Another indirect way is to write a small console app that accepts as a command line argument the processor number to inerfere with. This program sets its affinity to that processor and then sits in a loop executing _mm_pause(); Although this app will be constantly running (until you terminate it) it will be running in a low power state (except for some processors). You may want to increase the priority of this app. The idea is to shove the real apps to a different core. This is similar to what Dmitriy suggested in that you are attempting to avoid use of certain cores.

Jim Dempsey

Black Belt

If you are running with a library such as OpenMP or TBB, you have available environment variables to request execution on specific cores. This unloads the other cores, permitting the hardware power saving features to kick in. Current operating systems are better than older ones at maintaining execution locality without programmer hints; for example, Windows 7 ought to show improvement over older versions.

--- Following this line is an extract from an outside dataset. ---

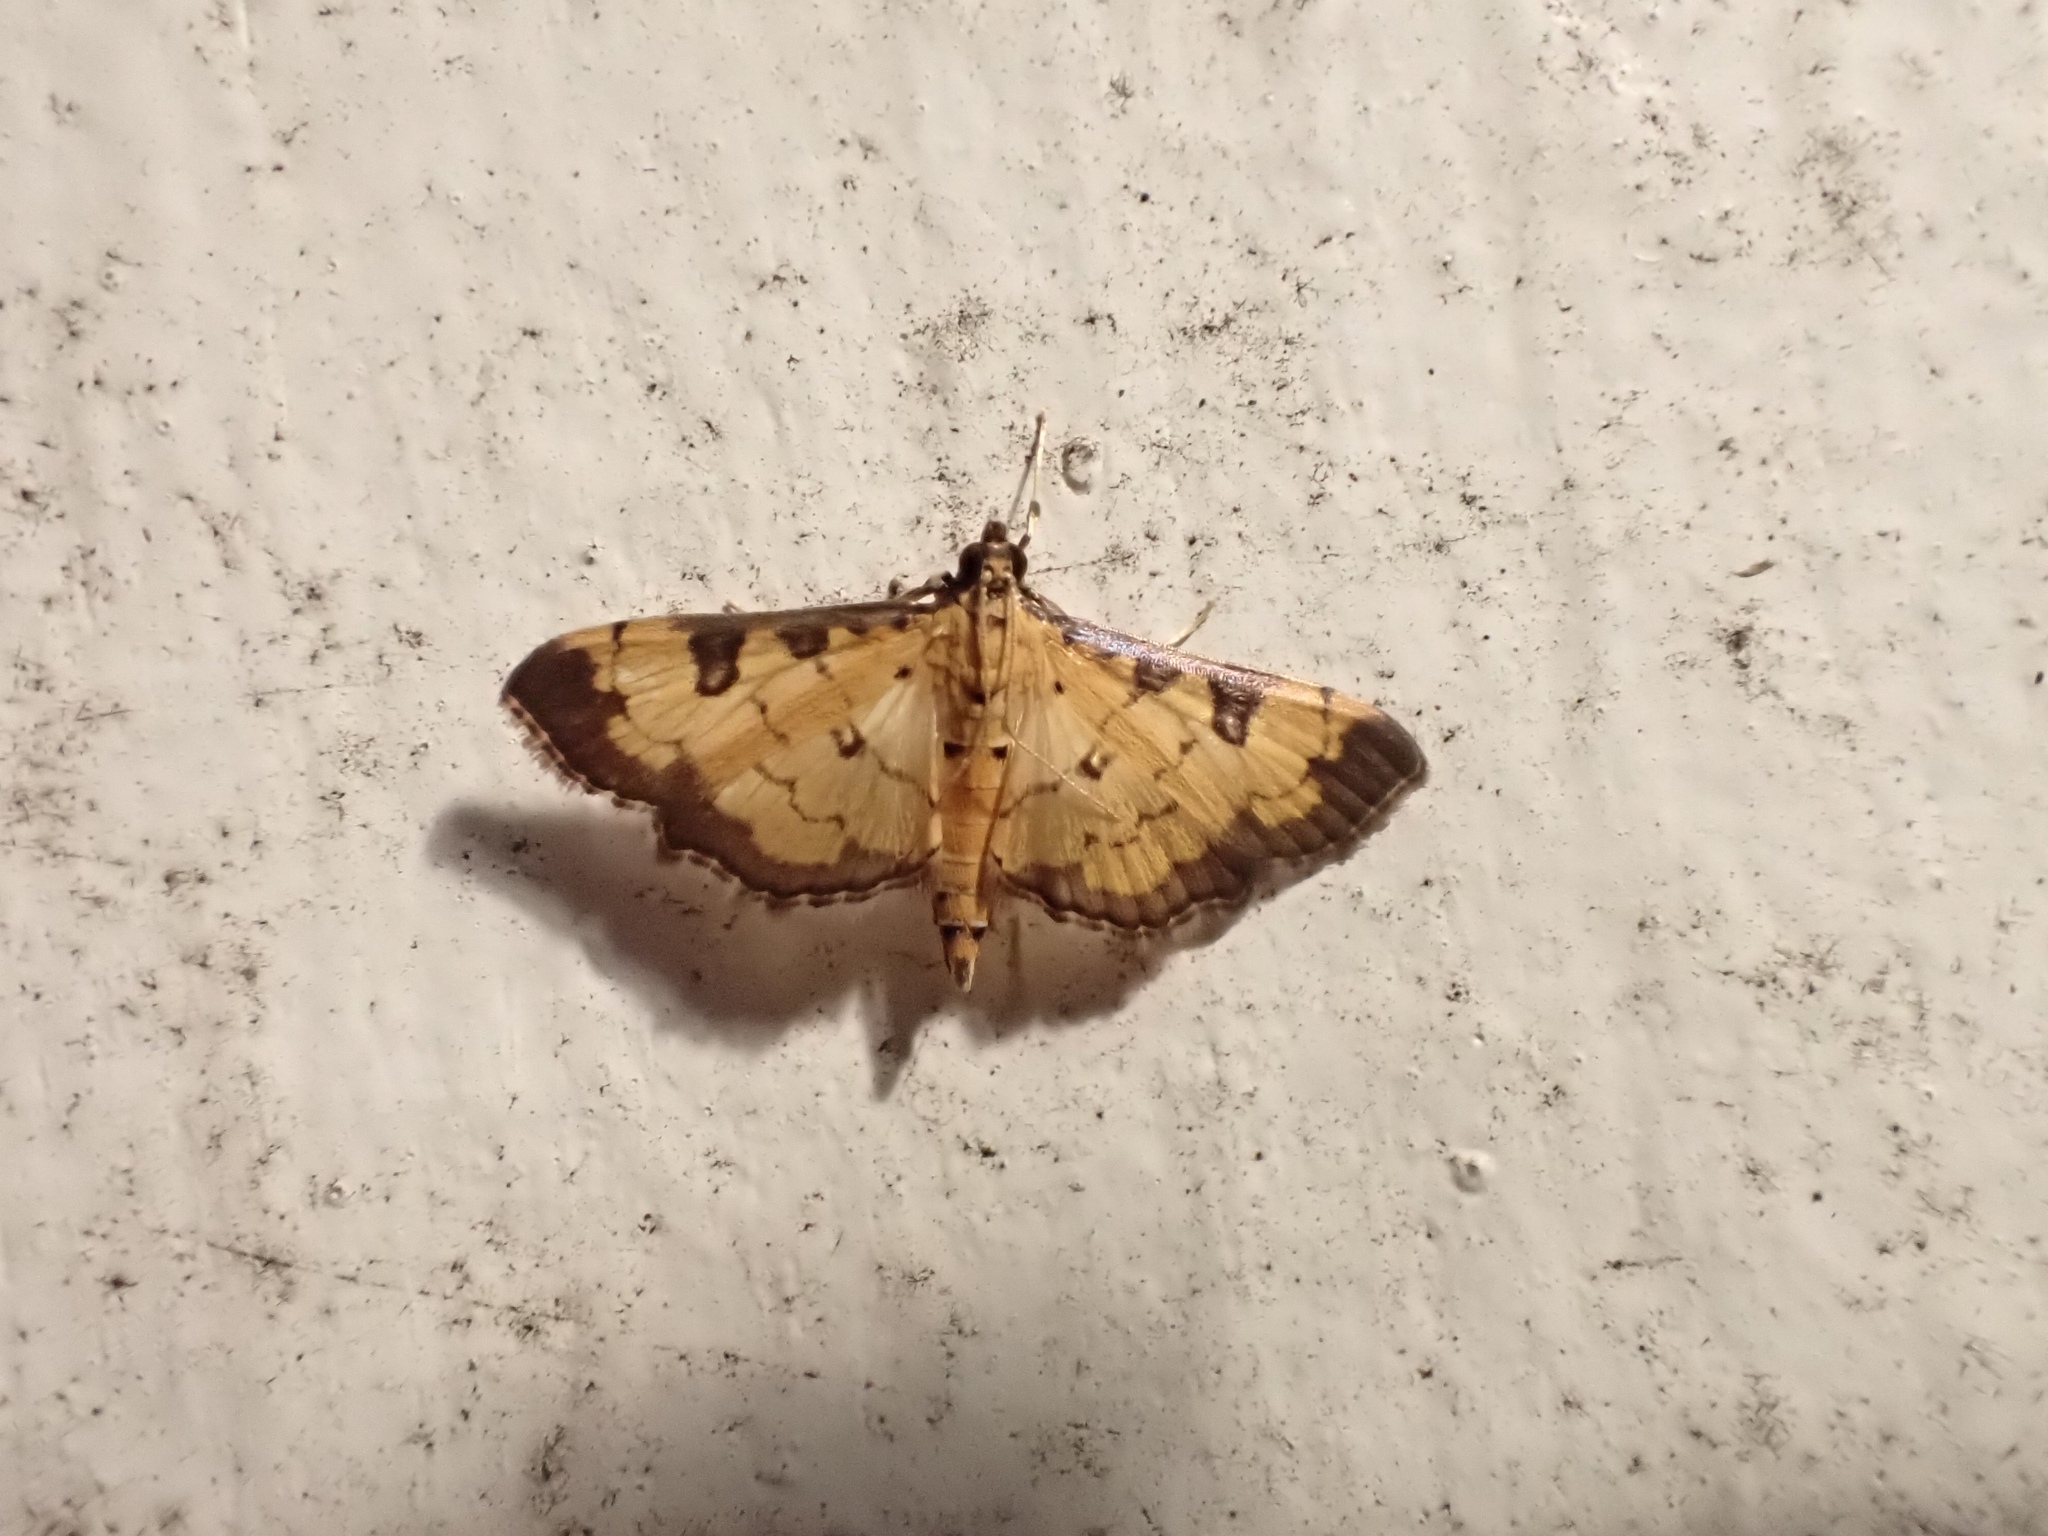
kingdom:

If you are trying to save power, you will be using your BIOS options to disable HyperThreading and Turbo mode.

Valued Contributor I

If you goal is to completely disable a subset of cores, then you can disable them at OS boost.

On Windows you can set 'numproc' option in boost configuration. To get maximum power savings you can set 'onecpu' option (I suspect OS uses special optimized single-threaded kernel in such case).

Google by "bcdedit numproc".

I am sure Linux has similar boot options.